Parmi les choses que j’ai mal vécues au début de l’affaire DSK, il y eut le fait de découvrir sur le site du New York Times un forum jetant le soupçon sur les femmes françaises. On y invitait des spécialistes à interroger l’attitude de notre société envers les inconduites sexuelles (sexual misconducts) des hommes de pouvoir (powerful men) sous le titre : « Les femmes françaises sont-elles plus tolérantes ? » Comme on pouvait le craindre, toute une gamme de stéréotypes antifrançais se déploie à cette occasion. Certes, certains proposent une critique de ces préjugés mais, entre la licence donnée au cliché et la porte ouverte à son refus, la partie n’est pas égale. Dans le contexte de l’arrestation spectaculaire de DSK, elle était même jouée d’avance. Le choix du mot misconduct, qui a simultanément en anglais un sens ordinaire et un sens juridique, déroulait le tapis rouge à tous les amalgames. Certes, au New York Times, on ne s’abaissera jamais à se demander si les femmes françaises n’auraient pas pour les agressions sexuelles et les viols, une certaine « tolérance ». Mais, sous l’égide de la catégorie des misconducts, chacun peut se sentir autorisé à disserter à partir d’un présupposé implicite : les glissements de sens et de corps qui mènent du badinage à la drague, de la drague aux incartades et des incartades aux infractions sexuelles, au risque de balayer, au final, toute la gamme allant du harcèlement au viol. En trois temps, l’intitulé du forum envoie valser toute prudence.

Tout d’abord, on pose qu’une certaine tolérance aux inconduites sexuelles des hommes de pouvoir pourrait bien être un trait spécifique de la société française. Le cas DSK devient une sorte de paradigme des virtualités dangereuses inscrites dans l’identité historique de tout un peuple, sur laquelle on invite à s’interroger.

Ensuite, au moment où un Français célèbre est inculpé, on propose de tourner le regard… vers les Françaises. Comme si ce transfert, du particulier au général et d’un sexe à l’autre, n’avait pas besoin de la moindre justification. Et comme s’il n’avait rien à voir avec le fait que parmi toutes les Françaises, il en est une qu’au même moment certains se délectent à dépeindre comme singulièrement « tolérante ». Derrière DSK, cherchez Anne Sinclair.
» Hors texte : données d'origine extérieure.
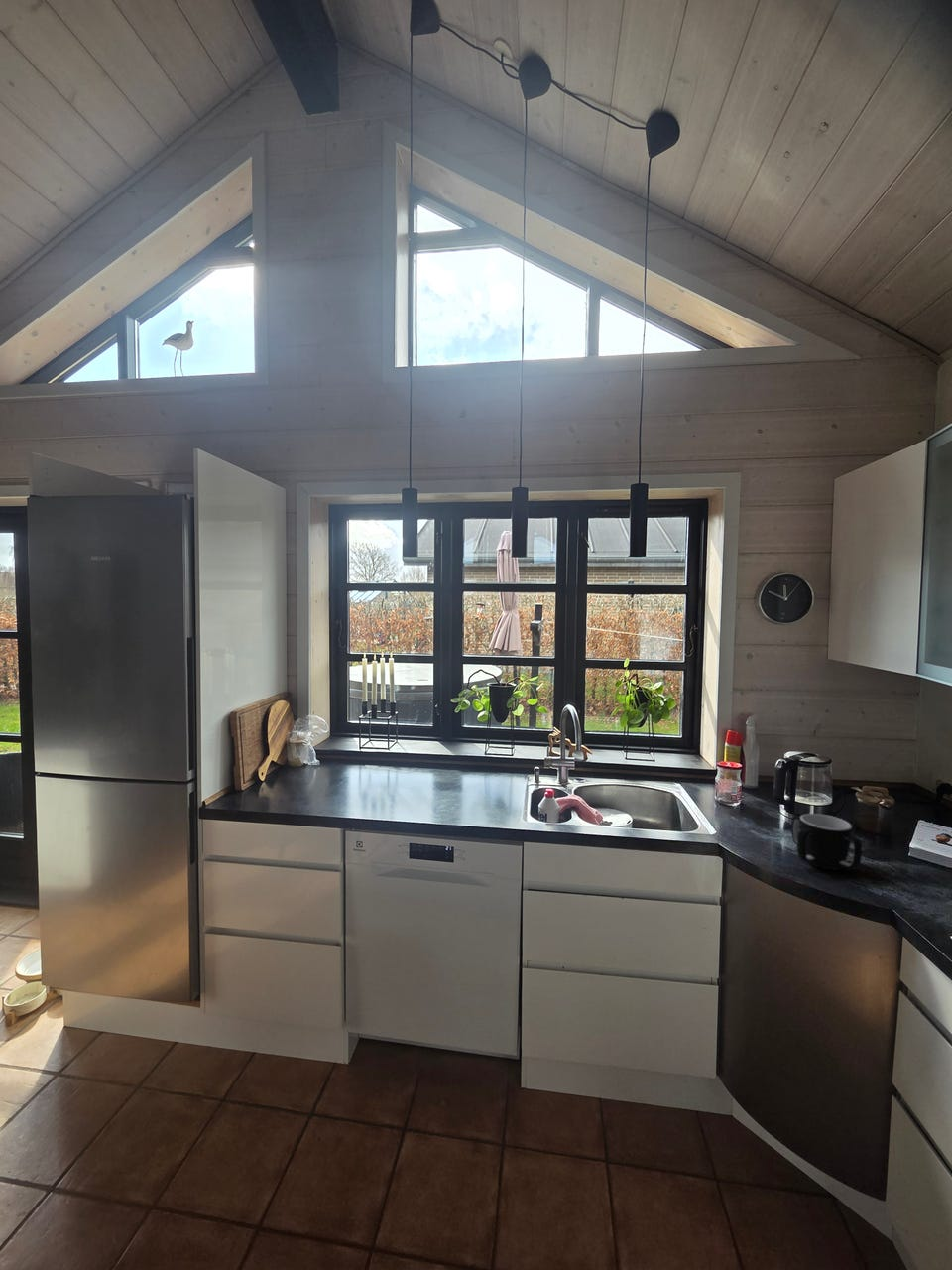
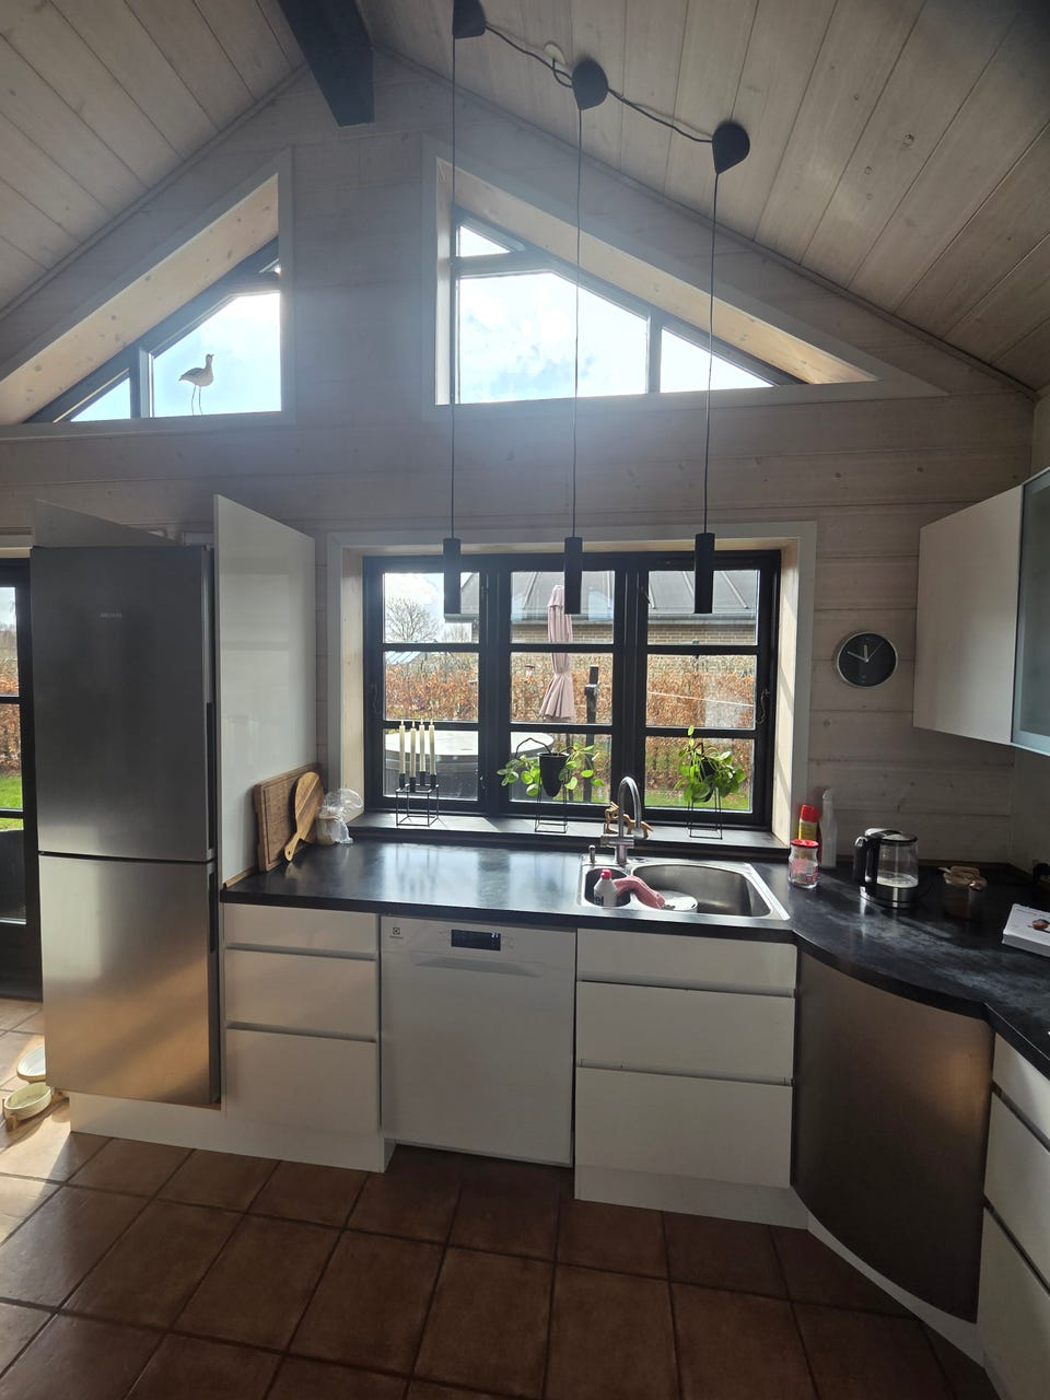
- mug [790,813,863,871]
Pour clore le tout, on ouvre les colonnes d’un grand journal à un procès jusqu’alors resté limité à un secteur du monde académique : celui des notions de « singularité française » et de féminisme « à la française », procès que poursuivent, depuis deux décennies, certains courants des études de genre (gender studies). Il vise le féminisme universaliste qui fut longtemps dominant en France, et reste un adversaire pour le différentialisme anglo-saxon.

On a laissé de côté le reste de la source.